RE: Charset detection

Posted by "Paulini, Matthew CTR USAF AFMC AFRL/RISA" <ma...@rl.af.mil>.

I can see how the encoding might be useful to some people. However, I also agree that older code that is checking against the MIME type returned from Tika for equality (i.e. .equals() or .compareTo() in java) rather than (i.e. contains() in java) could cause some issues if the dependant code doesn't do extra processing on the MIME before their check. Since the encoding was never present before, the chances that older code would have done processing to grab just the MIME type portion of the returned string is slim, I would assume.
 
Wouldn't it be more backword compatible if you just added an "encoding" field to the list of metadata attributes that are returned?
 
~Scout

________________________________

From: Public Network Services [mailto:publicnetworkservices@gmail.com]
Sent: Wed 7/25/2012 8:31 AM
To: user@tika.apache.org
Subject: Re: Charset detection


If it does not add much to processing, then it could be run earlier, for consistency purposes 

Having said that, I am not sure about the usefulness of appending the charset at the end of the detected MIME type string in the first place. It is correct from a syntax point, but it adds one more level of string processing to extract it (as opposed to just getting it from the metadata). Are we sure, for instance, that older code (checking for equality to "text/plain") will not be not broken?

Of course the decision has already been made and you guys know very well what you are doing, but it still puzzles me. :-)


On Wed, Jul 25, 2012 at 10:55 AM, Jukka Zitting <ju...@gmail.com> wrote:


	Hi,
	

	On Wed, Jul 25, 2012 at 1:05 AM, Public Network Services
	<pu...@gmail.com> wrote:
	> Should that be the case?
	
	
	Yes.

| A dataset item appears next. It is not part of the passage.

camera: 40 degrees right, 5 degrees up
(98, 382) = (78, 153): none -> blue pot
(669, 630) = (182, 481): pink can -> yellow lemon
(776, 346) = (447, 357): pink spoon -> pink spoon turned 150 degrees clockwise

So far the extra charset detection code is only being run when
	you actually parse a document, so the charset parameter gets added at
	that point, not yet at type detection. Perhaps we should run charset
	detection already earlier at that point?
	
	BR,
	
	Jukka Zitting

Re: Charset detection

Posted by Jukka Zitting <ju...@gmail.com>.

Hi,

On Wed, Jul 25, 2012 at 2:31 PM, Public Network Services
<pu...@gmail.com> wrote:
> Having said that, I am not sure about the usefulness of appending the
> charset at the end of the detected MIME type string in the first place. It
> is correct from a syntax point, but it adds one more level of string
> processing to extract it (as opposed to just getting it from the metadata).
> Are we sure, for instance, that older code (checking for equality to
> "text/plain") will not be not broken?

That was part of the thinking behind for now doing the charset
detection when a document is already being parsed instead of already
during type detection time. It's also why the change was described in
so much detail in CHANGES.txt.

In general I'd recommend people dealing with media types to move away
from basic string matching to using the MediaType and
MediaTypeRegistry classes. That way code that for example checks the
type detection result against something like "text/plain" won't start
failing with a Tika version that might decide to qualify the type with
"text/plain; charset=UTF-8" or to return a more detailed media type
like "text/x-java-source".

BR,

Jukka Zitting

Re: Charset detection

Posted by Public Network Services <pu...@gmail.com>.

If it does not add much to processing, then it could be run earlier, for
consistency purposes

Having said that, I am not sure about the usefulness of appending the
charset at the end of the detected MIME type string in the first place. It
is correct from a syntax point, but it adds one more level of string
processing to extract it (as opposed to just getting it from the metadata).
Are we sure, for instance, that older code (checking for equality to
"text/plain") will not be not broken?

Of course the decision has already been made and you guys know very well
what you are doing, but it still puzzles me. :-)

On Wed, Jul 25, 2012 at 10:55 AM, Jukka Zitting <ju...@gmail.com>wrote:

> Hi,
>
> On Wed, Jul 25, 2012 at 1:05 AM, Public Network Services
> <pu...@gmail.com> wrote:
> > Should that be the case?
>
> Yes. So far the extra charset detection code is only being run when
> you actually parse a document, so the charset parameter gets added at
> that point, not yet at type detection. Perhaps we should run charset
> detection already earlier at that point?
>
> BR,
>
> Jukka Zitting
>

Re: Charset detection

Posted by Jukka Zitting <ju...@gmail.com>.

Hi,

On Wed, Jul 25, 2012 at 1:05 AM, Public Network Services
<pu...@gmail.com> wrote:
> Should that be the case?

Yes. So far the extra charset detection code is only being run when
you actually parse a document, so the charset parameter gets added at
that point, not yet at type detection. Perhaps we should run charset
detection already earlier at that point?

BR,

Jukka Zitting